Marykkundoru Kunjaadu was filmed largely in and around the Thodupuzha region of Kerala, where many of the rural village scenes that form the backdrop of the story were shot. The production captured the scenic High Range landscape, which features prominently throughout the narrative, and principal photography included both scenic settings and sequence work integral to the plot’s development. Locations such as local churches and village roads in Thodupuzha were used during the shoot.
The casting of the character Jose underwent several considerations during pre‑production. According to reports in Malayalam film media, Suresh Gopi was initially contacted for the role, with early discussions held between him and the filmmakers about the character and its requirements. Following these conversations, the team explored casting Lal who expressed interest but eventually had to step away from the project due to scheduling issues with another film. Subsequently, the role was offered to and accepted by Biju Menon, whose portrayal of Jose was noted as both distinctive and memorable.

==Soundtrack==

The soundtrack of the film was released on 20 December 2010. It had music scored by composers Berny-Ignatius". Lyrics were provided by Anil Panachooran. There was no special launch for the audio release and the music were given straight through the audio sellers.

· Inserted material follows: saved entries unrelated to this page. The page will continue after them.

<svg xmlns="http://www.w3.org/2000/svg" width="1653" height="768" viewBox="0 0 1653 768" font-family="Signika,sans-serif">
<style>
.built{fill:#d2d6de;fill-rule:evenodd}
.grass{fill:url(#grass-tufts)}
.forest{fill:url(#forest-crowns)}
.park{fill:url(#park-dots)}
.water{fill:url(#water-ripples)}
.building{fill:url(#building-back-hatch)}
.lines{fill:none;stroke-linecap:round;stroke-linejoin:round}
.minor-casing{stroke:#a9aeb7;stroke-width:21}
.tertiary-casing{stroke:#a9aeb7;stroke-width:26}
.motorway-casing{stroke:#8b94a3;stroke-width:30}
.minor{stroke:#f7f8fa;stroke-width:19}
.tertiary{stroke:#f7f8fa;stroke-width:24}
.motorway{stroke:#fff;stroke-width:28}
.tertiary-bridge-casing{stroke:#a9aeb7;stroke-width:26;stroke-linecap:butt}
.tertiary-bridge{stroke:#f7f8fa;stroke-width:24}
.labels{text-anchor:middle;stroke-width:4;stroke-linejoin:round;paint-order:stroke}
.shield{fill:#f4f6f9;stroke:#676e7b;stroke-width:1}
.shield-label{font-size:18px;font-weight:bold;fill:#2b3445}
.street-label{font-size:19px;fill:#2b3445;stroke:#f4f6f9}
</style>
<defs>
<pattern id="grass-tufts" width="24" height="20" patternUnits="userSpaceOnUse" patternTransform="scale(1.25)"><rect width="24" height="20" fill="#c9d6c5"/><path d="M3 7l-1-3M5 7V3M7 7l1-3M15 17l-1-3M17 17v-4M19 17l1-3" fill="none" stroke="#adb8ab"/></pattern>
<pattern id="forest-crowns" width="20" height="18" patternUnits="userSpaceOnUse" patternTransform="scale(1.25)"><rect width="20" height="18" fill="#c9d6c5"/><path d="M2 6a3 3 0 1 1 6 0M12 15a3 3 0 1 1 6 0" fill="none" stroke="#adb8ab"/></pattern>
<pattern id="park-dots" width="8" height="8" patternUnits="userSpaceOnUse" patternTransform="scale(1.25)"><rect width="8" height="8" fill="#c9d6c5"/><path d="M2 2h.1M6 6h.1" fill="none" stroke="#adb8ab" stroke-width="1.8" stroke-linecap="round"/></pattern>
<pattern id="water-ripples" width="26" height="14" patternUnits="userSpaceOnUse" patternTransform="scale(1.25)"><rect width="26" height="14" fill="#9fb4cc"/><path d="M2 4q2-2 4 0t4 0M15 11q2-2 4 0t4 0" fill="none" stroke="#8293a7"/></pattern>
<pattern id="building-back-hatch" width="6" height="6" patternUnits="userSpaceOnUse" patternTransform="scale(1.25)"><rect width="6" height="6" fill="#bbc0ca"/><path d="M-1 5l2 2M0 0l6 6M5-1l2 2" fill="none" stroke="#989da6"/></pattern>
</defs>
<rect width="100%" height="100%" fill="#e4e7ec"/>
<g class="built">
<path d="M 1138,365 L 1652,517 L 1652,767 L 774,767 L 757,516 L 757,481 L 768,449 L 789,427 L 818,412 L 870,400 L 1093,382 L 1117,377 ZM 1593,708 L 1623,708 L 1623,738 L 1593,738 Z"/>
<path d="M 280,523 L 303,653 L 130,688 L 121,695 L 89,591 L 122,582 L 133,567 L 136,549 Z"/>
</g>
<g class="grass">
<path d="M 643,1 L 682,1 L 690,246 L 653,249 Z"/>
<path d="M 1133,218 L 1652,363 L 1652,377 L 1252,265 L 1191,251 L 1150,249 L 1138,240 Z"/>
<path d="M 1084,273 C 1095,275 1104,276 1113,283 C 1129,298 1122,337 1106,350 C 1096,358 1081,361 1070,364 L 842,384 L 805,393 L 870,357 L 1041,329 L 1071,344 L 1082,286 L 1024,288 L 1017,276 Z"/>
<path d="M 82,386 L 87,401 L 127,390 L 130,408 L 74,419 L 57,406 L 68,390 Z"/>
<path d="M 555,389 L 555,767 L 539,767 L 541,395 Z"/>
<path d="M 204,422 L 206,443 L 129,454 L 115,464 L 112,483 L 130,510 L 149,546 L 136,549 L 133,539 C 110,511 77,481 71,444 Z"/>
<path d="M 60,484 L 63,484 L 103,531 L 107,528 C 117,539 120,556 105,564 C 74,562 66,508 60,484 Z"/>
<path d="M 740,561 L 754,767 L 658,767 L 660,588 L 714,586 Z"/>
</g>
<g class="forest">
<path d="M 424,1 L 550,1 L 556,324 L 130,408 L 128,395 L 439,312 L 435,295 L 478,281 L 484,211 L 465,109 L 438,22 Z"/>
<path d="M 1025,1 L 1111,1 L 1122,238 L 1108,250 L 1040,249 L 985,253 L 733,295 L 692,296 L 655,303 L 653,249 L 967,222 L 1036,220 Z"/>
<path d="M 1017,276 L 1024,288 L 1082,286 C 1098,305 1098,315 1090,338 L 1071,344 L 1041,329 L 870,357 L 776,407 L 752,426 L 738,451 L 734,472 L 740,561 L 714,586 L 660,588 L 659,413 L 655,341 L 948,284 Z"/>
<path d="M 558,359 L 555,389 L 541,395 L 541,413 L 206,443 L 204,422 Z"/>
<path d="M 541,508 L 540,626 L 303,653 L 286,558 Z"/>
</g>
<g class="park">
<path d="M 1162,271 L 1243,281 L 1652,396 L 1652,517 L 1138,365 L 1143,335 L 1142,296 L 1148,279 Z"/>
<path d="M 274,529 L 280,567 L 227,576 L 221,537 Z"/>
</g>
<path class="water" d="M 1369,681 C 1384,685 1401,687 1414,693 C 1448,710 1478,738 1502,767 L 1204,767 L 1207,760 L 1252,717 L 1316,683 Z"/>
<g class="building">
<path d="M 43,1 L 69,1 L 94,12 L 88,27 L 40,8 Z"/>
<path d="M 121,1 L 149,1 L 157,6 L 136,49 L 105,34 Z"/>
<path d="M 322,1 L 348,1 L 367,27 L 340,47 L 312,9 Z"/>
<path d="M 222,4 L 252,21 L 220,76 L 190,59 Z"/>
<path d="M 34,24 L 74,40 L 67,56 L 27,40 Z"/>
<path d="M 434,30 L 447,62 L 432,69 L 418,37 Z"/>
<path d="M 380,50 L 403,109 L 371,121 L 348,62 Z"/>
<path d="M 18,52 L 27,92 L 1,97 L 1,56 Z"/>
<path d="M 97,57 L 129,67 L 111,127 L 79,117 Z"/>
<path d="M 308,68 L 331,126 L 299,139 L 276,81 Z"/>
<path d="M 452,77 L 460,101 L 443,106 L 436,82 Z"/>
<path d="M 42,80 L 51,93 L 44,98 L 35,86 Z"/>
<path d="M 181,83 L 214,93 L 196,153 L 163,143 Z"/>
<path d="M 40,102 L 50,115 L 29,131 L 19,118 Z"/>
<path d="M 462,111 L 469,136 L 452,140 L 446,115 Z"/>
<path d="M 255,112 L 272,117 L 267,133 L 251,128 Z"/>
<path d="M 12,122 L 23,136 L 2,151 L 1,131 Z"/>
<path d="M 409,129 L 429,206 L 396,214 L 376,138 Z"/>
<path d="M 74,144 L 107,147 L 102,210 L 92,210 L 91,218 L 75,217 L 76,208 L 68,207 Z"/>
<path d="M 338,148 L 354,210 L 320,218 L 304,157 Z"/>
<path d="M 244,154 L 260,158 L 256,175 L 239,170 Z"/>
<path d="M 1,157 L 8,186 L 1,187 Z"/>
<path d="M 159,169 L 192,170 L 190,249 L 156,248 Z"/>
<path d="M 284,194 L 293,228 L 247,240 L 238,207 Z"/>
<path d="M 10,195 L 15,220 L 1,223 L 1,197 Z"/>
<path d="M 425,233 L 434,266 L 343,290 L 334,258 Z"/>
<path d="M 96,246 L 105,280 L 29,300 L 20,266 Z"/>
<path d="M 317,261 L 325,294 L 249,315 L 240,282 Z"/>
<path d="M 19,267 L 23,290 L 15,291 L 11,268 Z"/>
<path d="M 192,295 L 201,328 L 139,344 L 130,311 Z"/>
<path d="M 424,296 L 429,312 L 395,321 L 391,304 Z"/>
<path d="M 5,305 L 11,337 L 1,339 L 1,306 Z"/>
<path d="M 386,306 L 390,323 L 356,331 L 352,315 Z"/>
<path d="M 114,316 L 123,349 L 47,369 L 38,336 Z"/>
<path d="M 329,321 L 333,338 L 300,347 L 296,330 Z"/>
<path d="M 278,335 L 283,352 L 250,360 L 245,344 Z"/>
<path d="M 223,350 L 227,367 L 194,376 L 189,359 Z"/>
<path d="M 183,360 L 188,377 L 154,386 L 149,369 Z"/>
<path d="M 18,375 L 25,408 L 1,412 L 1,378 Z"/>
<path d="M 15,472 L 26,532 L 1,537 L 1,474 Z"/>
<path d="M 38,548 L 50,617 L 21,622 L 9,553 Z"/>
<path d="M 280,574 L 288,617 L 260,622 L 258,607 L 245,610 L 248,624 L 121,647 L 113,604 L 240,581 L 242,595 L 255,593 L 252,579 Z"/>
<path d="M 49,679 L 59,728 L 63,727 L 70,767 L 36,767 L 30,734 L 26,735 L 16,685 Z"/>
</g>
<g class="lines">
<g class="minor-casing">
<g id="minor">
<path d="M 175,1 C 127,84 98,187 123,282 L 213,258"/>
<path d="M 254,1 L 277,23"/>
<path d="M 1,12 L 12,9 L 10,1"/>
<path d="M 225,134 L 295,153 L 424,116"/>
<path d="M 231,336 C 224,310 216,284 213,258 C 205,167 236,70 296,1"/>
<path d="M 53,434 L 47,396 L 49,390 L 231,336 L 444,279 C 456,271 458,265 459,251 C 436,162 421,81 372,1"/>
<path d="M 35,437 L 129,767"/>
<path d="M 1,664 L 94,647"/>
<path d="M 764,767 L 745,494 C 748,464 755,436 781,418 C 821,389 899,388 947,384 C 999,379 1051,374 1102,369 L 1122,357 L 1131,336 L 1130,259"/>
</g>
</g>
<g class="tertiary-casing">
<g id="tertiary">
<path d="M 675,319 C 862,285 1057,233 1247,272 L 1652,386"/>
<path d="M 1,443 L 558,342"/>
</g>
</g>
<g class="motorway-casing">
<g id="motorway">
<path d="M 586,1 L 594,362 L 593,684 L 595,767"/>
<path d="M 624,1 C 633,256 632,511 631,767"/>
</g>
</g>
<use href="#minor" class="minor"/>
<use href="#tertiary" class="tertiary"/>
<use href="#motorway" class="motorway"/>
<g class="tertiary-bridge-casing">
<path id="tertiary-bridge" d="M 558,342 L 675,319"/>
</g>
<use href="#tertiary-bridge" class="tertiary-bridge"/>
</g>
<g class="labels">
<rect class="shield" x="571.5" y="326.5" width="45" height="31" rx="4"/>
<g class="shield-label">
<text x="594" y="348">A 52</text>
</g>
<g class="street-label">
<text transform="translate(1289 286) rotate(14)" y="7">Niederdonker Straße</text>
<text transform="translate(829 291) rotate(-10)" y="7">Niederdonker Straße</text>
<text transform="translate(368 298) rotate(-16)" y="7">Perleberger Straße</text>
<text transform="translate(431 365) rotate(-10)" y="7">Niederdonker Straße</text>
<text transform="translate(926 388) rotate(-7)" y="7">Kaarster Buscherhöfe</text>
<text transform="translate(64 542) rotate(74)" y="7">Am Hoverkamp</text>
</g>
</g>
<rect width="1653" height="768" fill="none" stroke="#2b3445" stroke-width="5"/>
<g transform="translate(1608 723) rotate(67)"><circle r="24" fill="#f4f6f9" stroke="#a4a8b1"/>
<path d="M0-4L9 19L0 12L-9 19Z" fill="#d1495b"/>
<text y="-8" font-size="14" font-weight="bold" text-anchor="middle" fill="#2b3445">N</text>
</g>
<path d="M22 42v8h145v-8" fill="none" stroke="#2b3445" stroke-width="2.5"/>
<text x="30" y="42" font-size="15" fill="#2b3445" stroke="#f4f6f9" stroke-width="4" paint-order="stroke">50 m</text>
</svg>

| No. | Title | Singer(s) | Length |
|---|---|---|---|
| 1. | "Enttadukke" | Shankar Mahadevan, Rimi Tomy, Pappukutty Bhagavathar, Subbalakshmi | 4:35 |
| 2. | "Pancharachiri" | Franco, Sithara Krishnakumar | 4:33 |
| 3. | "Kunjaade Kurumbanade" | Madhu Balakrishnan | 4:29 |
| 4. | "Changathi Kuyile" | Master Anuragh, Kumari Yogini V Prabhu | 3:29 |
| 5. | "Kunjaade" | Sithara | 4:29 |

==Release==
The film was released on 25 December 2010.

===Critical reception===
The Rediff critic rated the film 3 stars out of 5. Lead actors, Dileep's and Biju Menon's, performances were praised, and the credit was equally shared by the writer-director team. The film worked well.

===Box office===
The film went on to become commercial success, which completed 150 days in theatres and eventually became the second highest grossing Malayalam film of 2010 behind Pokkiri Raja.